◆ Kutipan ◆
* * * * *
William James; lahir di New York, 11 Januari 1842 dan meninggal di
Choruroa, New Hemshire tanggal 26 Agustus 1910. Beliau adalah seorang
psychologist dan seorang filosuf Amerika yang sangat terkenal. Paham dan
ajarannya demikian pula kepribadiannya sangat berpengaruh diberbagai negara
Eropa dan Amerika. Meskipun demikian dia sangat terkenal dikalangan umum
Amerika sebagai penulis yang sangat brillian, dosen serta penceramah dibidang
filsafat, juga terkenal sebagai pendiri Pragmatisme.
2.
* * * * *
◆ Data yang Diberikan ◆
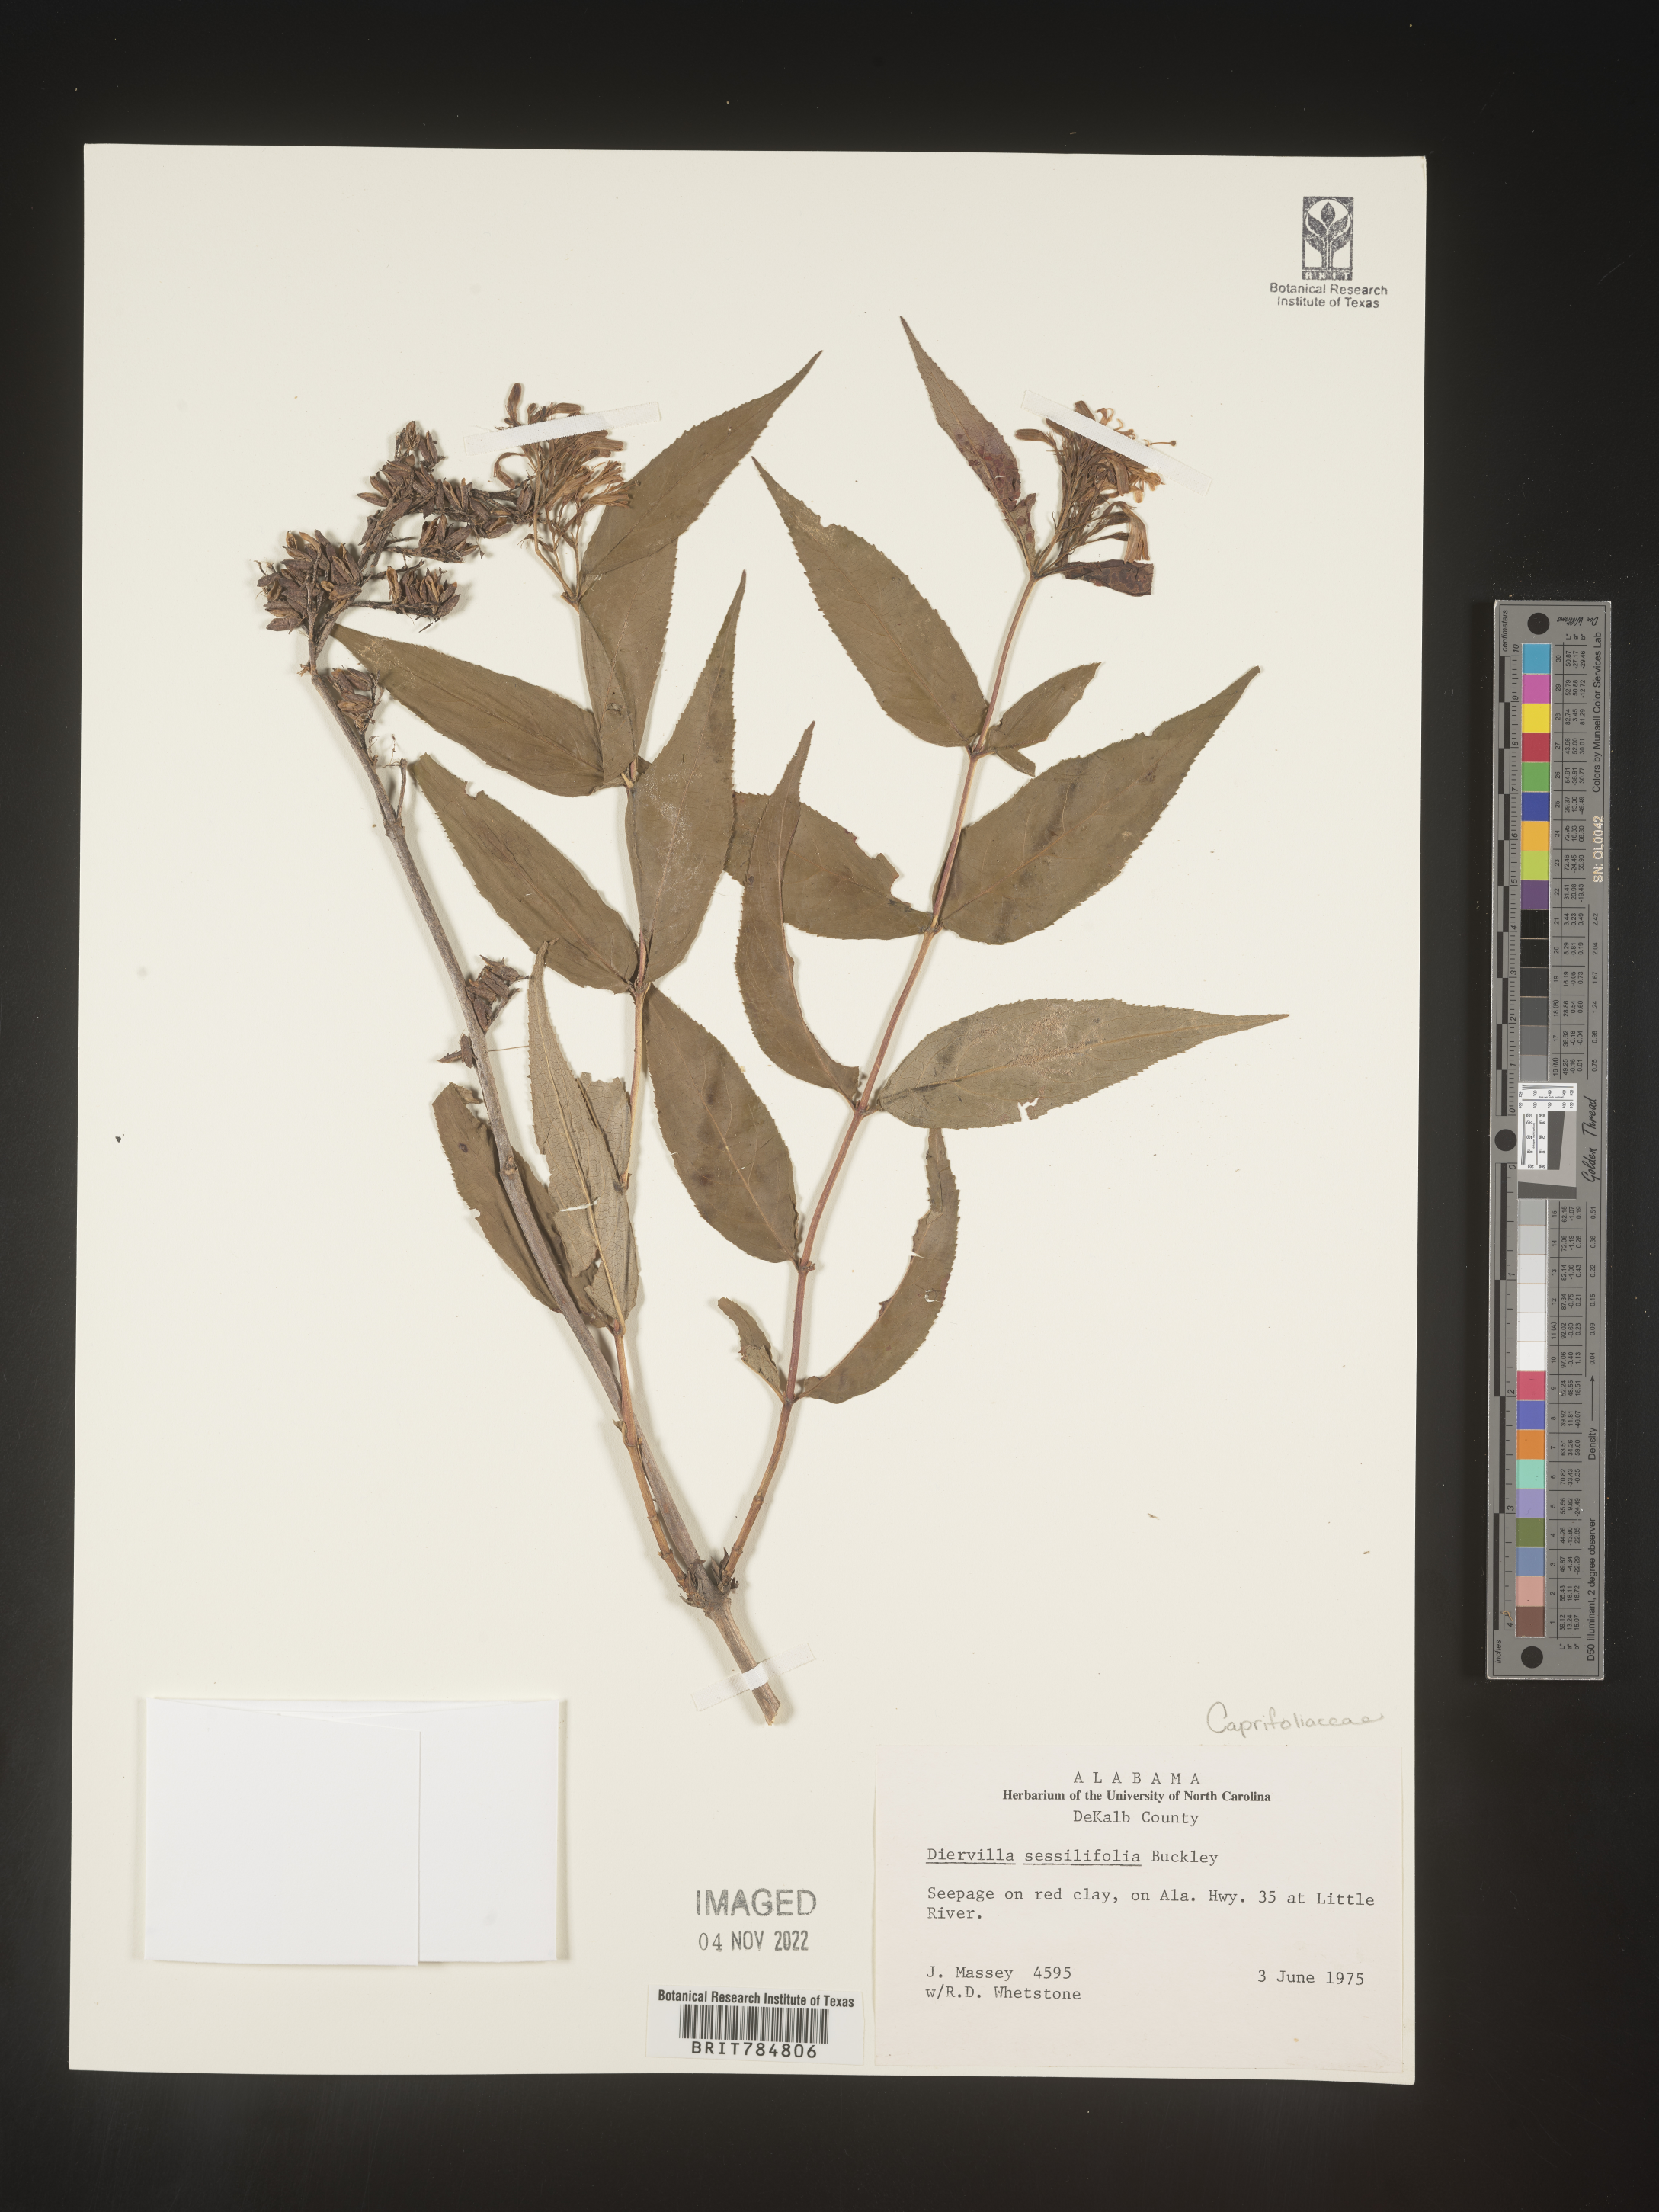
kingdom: Plantae
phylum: Tracheophyta
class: Magnoliopsida
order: Dipsacales
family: Caprifoliaceae
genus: Diervilla
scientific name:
* * * * *
◆ Soal yang Dikerjakan ◆
1. Jawablah pertanyaan berikut berdasarkan kutipan tentang William James.
(a) Di kota mana William James lahir?
(b) Pada tanggal berapa ia meninggal?
(c) Sebagai pendiri aliran apa ia juga terkenal?
2. Tukarlah "scientific name" dengan "nama ilmiah" di seluruh daftar, bukan di kutipan, lalu tuliskan kembali daftar itu tanpa mengubah bagian lainnya. Baris gambar tidak perlu disertakan dalam jawaban.

◆ Jawaban Tiap Soal ◆
1.
(a) New York.
(b) 26 Agustus 1910.
(c) Pragmatisme.

2.
kingdom: Plantae
phylum: Tracheophyta
class: Magnoliopsida
order: Dipsacales
family: Caprifoliaceae
genus: Diervilla
nama ilmiah:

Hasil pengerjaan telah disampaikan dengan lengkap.